Su queste dichiarazioni, sulle quali la donna ha poi fatto un’importante retromarcia, rinnegandolo e dicendo di non volerlo più vedere, i commentatori si sono da subito divisi. Chi la definiva complice della ferocia del marito per non aver vigilato additandola alla pubblica gogna, chi invece ha utilizzato presunti stati di patologie pregresse per giustificarne l’atteggiamento subordinato. Come si possono fare certe affermazioni, si domanda lo sbigottito lettore? Tempo fa, invitato a un congresso di una scuola di polizia sulla violenza intramoenia, dovetti registrare l’incredulità di un funzionario, il quale mi diceva: “Ci sono casi come questo che ci fanno impazzire. Andiamo a casa durante la lite, preleviamo la donna tumefatta e, strada facendo, ella dice di lasciare stare il marito, chiedendoci di essere riaccompagnata a casa”. Un agire simile a quello di Rosaria Aprea, la quale nel 2013, dopo aver subito l’asportazione della milza a causa delle botte del compagno, disse di volerlo perdonare, minimizzando l’accaduto.
Parliamo di una percentuale minima all’interno del tragicamente crescente numero di donne che subiscono violenza o la vedono agire sui loro figli, che forse non raggiunge l’1% del totale. Casi rari ma reali, che mettono l’opinione pubblica di fronte a un enigma sul quale la lente analitica deve sapersi focalizzare, toccando intrecci a volte inspiegabili, che rischiano di esser banalizzati in adagi quali “se l’è andata a cercare”. Quando la madre di Genzano dice “io lo amo”, non esprime obnubilamento della mente, quanto una declinazione masochista del rapporto che, nei casi più estremi, arriva a tollerare la violenza su di sé e sul figlio, considerato dunque oggetto subordinabile al rapporto.

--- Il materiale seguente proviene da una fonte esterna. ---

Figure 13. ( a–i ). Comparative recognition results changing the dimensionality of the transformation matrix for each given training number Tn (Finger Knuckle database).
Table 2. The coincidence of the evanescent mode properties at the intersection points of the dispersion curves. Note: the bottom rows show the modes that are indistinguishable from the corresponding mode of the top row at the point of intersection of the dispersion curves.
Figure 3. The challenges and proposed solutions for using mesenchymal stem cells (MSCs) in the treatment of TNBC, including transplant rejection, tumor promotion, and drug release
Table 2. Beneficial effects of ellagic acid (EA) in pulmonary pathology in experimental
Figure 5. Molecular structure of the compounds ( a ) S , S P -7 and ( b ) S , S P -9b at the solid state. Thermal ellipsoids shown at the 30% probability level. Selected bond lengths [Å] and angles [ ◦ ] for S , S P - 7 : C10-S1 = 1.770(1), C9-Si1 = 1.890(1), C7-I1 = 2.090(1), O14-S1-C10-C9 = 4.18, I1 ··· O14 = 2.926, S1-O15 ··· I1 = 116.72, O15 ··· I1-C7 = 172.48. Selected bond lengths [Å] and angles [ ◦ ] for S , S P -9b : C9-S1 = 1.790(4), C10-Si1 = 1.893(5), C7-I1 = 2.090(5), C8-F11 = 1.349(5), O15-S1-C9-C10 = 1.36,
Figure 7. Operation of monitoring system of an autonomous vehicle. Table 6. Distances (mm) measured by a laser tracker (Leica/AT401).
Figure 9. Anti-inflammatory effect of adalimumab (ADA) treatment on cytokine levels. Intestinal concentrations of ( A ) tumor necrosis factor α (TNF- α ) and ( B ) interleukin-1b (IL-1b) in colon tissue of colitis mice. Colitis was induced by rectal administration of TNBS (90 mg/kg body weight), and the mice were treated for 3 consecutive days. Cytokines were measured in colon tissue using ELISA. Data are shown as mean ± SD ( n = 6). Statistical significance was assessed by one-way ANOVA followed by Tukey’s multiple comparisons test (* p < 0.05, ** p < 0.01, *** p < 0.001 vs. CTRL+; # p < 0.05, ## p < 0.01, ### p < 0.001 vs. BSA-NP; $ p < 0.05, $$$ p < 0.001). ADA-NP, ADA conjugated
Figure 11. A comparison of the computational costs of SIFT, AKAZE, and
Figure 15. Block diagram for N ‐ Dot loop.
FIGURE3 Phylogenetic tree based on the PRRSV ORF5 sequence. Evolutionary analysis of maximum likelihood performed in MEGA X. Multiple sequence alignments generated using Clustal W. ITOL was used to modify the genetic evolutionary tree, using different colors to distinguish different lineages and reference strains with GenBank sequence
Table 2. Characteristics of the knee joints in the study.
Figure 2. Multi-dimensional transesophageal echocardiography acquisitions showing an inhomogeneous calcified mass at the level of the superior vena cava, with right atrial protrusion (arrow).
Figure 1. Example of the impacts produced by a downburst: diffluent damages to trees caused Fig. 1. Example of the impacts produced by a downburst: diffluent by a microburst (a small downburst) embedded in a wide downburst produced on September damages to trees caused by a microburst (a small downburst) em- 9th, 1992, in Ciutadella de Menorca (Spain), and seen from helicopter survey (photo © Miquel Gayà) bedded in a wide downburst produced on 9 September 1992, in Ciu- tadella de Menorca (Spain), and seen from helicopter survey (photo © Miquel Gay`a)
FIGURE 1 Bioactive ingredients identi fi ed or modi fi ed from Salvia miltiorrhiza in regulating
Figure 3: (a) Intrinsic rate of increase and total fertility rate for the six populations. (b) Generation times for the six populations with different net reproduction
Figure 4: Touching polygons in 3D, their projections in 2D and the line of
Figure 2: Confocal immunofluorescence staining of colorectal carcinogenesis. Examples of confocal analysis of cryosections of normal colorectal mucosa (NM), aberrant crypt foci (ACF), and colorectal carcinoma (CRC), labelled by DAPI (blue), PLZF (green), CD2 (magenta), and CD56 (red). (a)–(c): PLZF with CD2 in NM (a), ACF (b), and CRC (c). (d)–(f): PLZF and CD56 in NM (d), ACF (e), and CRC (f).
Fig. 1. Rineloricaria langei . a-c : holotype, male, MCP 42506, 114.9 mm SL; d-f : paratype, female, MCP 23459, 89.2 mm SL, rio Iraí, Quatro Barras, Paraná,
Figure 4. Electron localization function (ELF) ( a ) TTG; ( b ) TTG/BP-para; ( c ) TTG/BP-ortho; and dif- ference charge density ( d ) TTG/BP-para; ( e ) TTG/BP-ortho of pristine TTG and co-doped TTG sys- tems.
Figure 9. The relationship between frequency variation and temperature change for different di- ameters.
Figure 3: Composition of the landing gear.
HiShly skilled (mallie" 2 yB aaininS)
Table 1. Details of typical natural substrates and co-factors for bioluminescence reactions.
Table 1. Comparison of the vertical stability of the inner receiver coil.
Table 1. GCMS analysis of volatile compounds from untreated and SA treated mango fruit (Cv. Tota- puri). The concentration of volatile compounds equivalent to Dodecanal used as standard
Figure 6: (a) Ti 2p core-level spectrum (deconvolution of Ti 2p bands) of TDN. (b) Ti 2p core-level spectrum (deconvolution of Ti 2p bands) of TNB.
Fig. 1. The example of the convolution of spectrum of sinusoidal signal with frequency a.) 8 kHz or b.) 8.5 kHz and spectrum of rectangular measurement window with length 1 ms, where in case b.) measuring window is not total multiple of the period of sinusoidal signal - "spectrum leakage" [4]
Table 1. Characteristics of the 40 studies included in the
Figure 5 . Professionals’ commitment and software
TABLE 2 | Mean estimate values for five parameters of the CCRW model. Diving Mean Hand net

Il declinare la propria esistenza come oggetto dell’altro, che può accettare di essere colpito, umiliato, minacciato nelle sue creature, ha quasi sempre – e qua è la clinica a indicarci la via – un retroterra storicizzabile, anche se non sempre raggiungibile e risolvibile. Ascoltando i racconti di queste donne, una volta uscite da quelle mura dense di violenza, il loro romanzo mostra, nella quasi totalità dei casi, un’assuefazione alla violenza intramoenia che affonda le radici nella propria infanzia, nel triangolo familiare di provenienza. “Me le ha date perché me le meritavo”, diceva la madre malmenata periodicamente dal marito alla figlia preadolescente, nella quale si scrivevano come su una lavagna questi nefasti insegnamenti.
Ci vuole tempo, tenacia, pazienza, costanza, per mostrare a donne che non hanno conosciuto altra declinazione del rapporto – se non quella improntata alla logica padronale – che un altro modo di stare in coppia esiste. Questo lo si fa affiancando figure professionali competenti all’azione della legge la quale, da sola, in casi come questi non possiede strumenti separatori efficaci. Solo quando l’allontanamento dalla violenza riesce queste donne possono, se adeguatamente supportate, iniziare a percorrere quella strada che può condurle a rendersi progressivamente conto che il “grande amore” della loro vita altro non era che un energumeno che occupava una posizione padronale retrodatata, la sola che per molte di esse l’uomo può occupare. È un’opera difficilissima, irta di asperità, perché paga il prezzo di tante convezioni sociali e pregiudizi. Ma accompagnare queste donne, una per una, alla constatazione che essere amate non significa necessariamente essere distrutte è possibile.